Data excerpts
+ + +

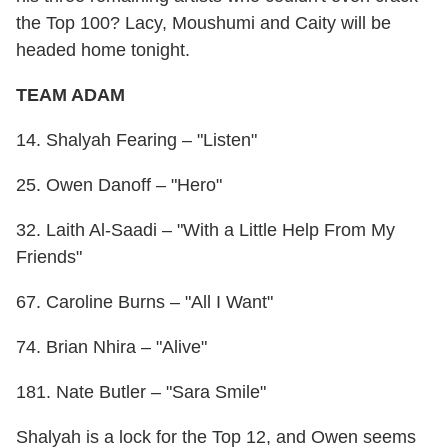
the Top 100? Lacy, Moushumi and Caity will be
headed home tonight.
TEAM ADAM
14. Shalyah Fearing – "Listen"
25. Owen Danoff – "Hero"
32. Laith Al-Saadi – "With a Little Help From My
Friends"
67. Caroline Burns – "All I Want"
74. Brian Nhira – "Alive"
181. Nate Butler – "Sara Smile"
Shalyah is a lock for the Top 12, and Owen seems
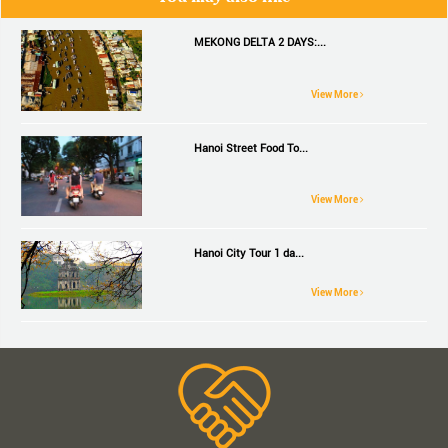
MEKONG DELTA 2 DAYS:...
View More
Hanoi Street Food To...
View More
Hanoi City Tour 1 da...
View More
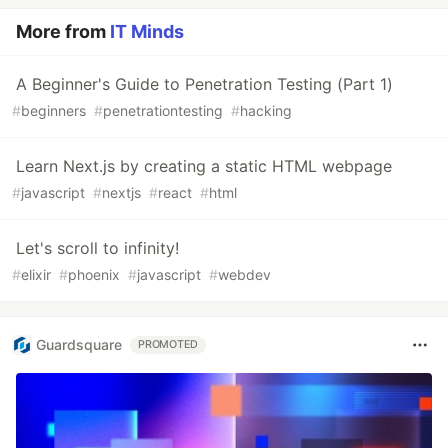
More from
IT Minds
A Beginner's Guide to Penetration Testing (Part 1)
#
beginners
#
penetrationtesting
#
hacking
Learn Next.js by creating a static HTML webpage
#
javascript
#
nextjs
#
react
#
html
Let's scroll to infinity!
#
elixir
#
phoenix
#
javascript
#
webdev
Guardsquare
PROMOTED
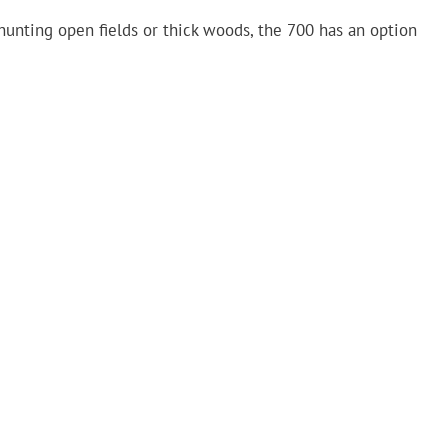
hunting open fields or thick woods, the 700 has an option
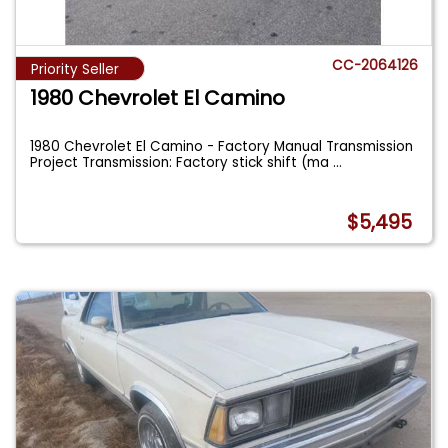
CC-2064126
Priority Seller
1980 Chevrolet El Camino
1980 Chevrolet El Camino - Factory Manual Transmission
Project Transmission: Factory stick shift (ma
...
$5,495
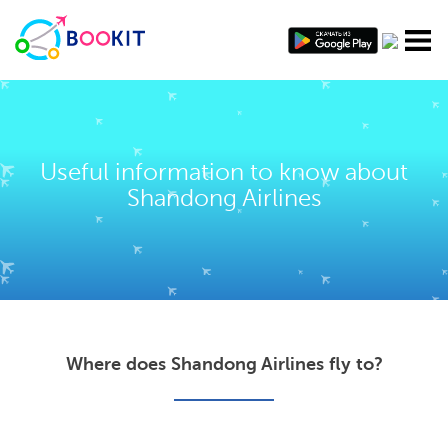
Useful information to know about
Shandong Airlines
Where does Shandong Airlines fly to?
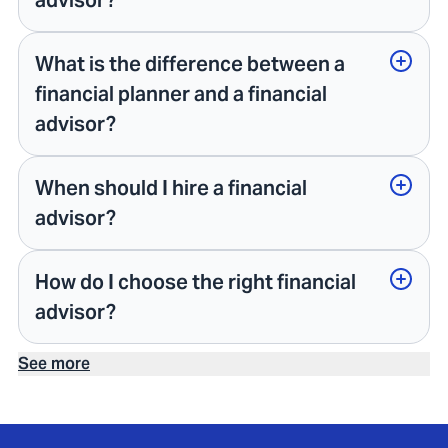
advisor?
What is the difference between a
financial planner and a financial
advisor?
When should I hire a financial
advisor?
How do I choose the right financial
advisor?
See more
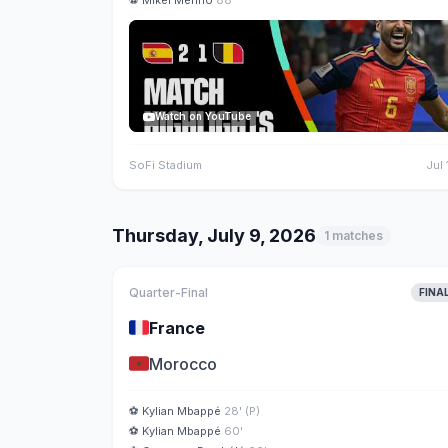
⚽
Mikel Merino
88'
Watch on YouTube
SoFi Stadium
Jul 
Thursday, July 9, 2026
1 matches
Quarter-Final
FINA
🇫🇷
France
🇲🇦
Morocco
⚽
Kylian Mbappé
28' (P)
⚽
Kylian Mbappé
60'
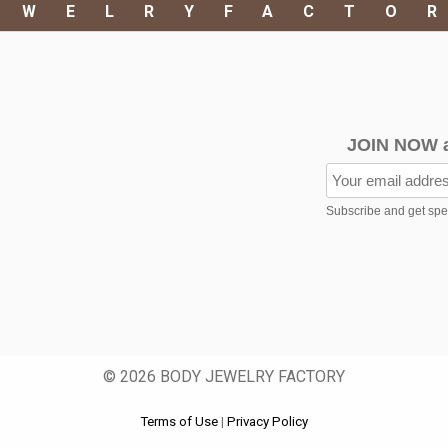
EWELRYFACTO
JOIN NOW 
Subscribe and get speci
© 2026 BODY JEWELRY FACTORY
Terms of Use
|
Privacy Policy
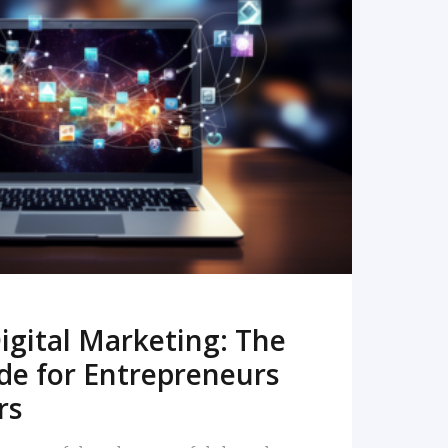
READ MORE
igital Marketing: The
de for Entrepreneurs
rs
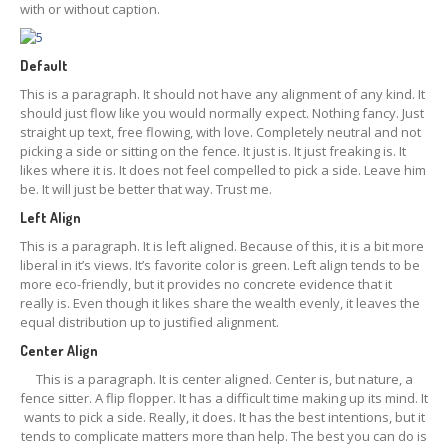
with or without caption.
Default
This is a paragraph. It should not have any alignment of any kind. It
should just flow like you would normally expect. Nothing fancy. Just
straight up text, free flowing, with love. Completely neutral and not
picking a side or sitting on the fence. It just is. It just freaking is. It
likes where it is. It does not feel compelled to pick a side. Leave him
be. It will just be better that way. Trust me.
Left Align
This is a paragraph. It is left aligned. Because of this, it is a bit more
liberal in it’s views. It’s favorite color is green. Left align tends to be
more eco-friendly, but it provides no concrete evidence that it
really is. Even though it likes share the wealth evenly, it leaves the
equal distribution up to justified alignment.
Center Align
This is a paragraph. It is center aligned. Center is, but nature, a
fence sitter. A flip flopper. It has a difficult time making up its mind. It
wants to pick a side. Really, it does. It has the best intentions, but it
tends to complicate matters more than help. The best you can do is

+ + +

Range to copy from the records above: the line containing "Shalyah is a" to the line containing "really is. Even", both included. Output those lines exactly and only those, skipping pictures.

Shalyah is a lock for the Top 12, and Owen seems
MEKONG DELTA 2 DAYS:...
View More
Hanoi Street Food To...
View More
Hanoi City Tour 1 da...
View More
More from
IT Minds
A Beginner's Guide to Penetration Testing (Part 1)
#
beginners
#
penetrationtesting
#
hacking
Learn Next.js by creating a static HTML webpage
#
javascript
#
nextjs
#
react
#
html
Let's scroll to infinity!
#
elixir
#
phoenix
#
javascript
#
webdev
Guardsquare
PROMOTED
hunting open fields or thick woods, the 700 has an option
CC-2064126
Priority Seller
1980 Chevrolet El Camino
1980 Chevrolet El Camino - Factory Manual Transmission
Project Transmission: Factory stick shift (ma
...
$5,495
Useful information to know about
Shandong Airlines
Where does Shandong Airlines fly to?
advisor?
What is the difference between a
financial planner and a financial
advisor?
When should I hire a financial
advisor?
How do I choose the right financial
advisor?
See more
⚽
Mikel Merino
88'
Watch on YouTube
SoFi Stadium
Jul 
Thursday, July 9, 2026
1 matches
Quarter-Final
FINA
🇫🇷
France
🇲🇦
Morocco
⚽
Kylian Mbappé
28' (P)
⚽
Kylian Mbappé
60'
EWELRYFACTO
JOIN NOW 
Subscribe and get speci
© 2026 BODY JEWELRY FACTORY
Terms of Use
|
Privacy Policy
READ MORE
igital Marketing: The
de for Entrepreneurs
rs
with or without caption.
Default
This is a paragraph. It should not have any alignment of any kind. It
should just flow like you would normally expect. Nothing fancy. Just
straight up text, free flowing, with love. Completely neutral and not
picking a side or sitting on the fence. It just is. It just freaking is. It
likes where it is. It does not feel compelled to pick a side. Leave him
be. It will just be better that way. Trust me.
Left Align
This is a paragraph. It is left aligned. Because of this, it is a bit more
liberal in it’s views. It’s favorite color is green. Left align tends to be
more eco-friendly, but it provides no concrete evidence that it
really is. Even though it likes share the wealth evenly, it leaves the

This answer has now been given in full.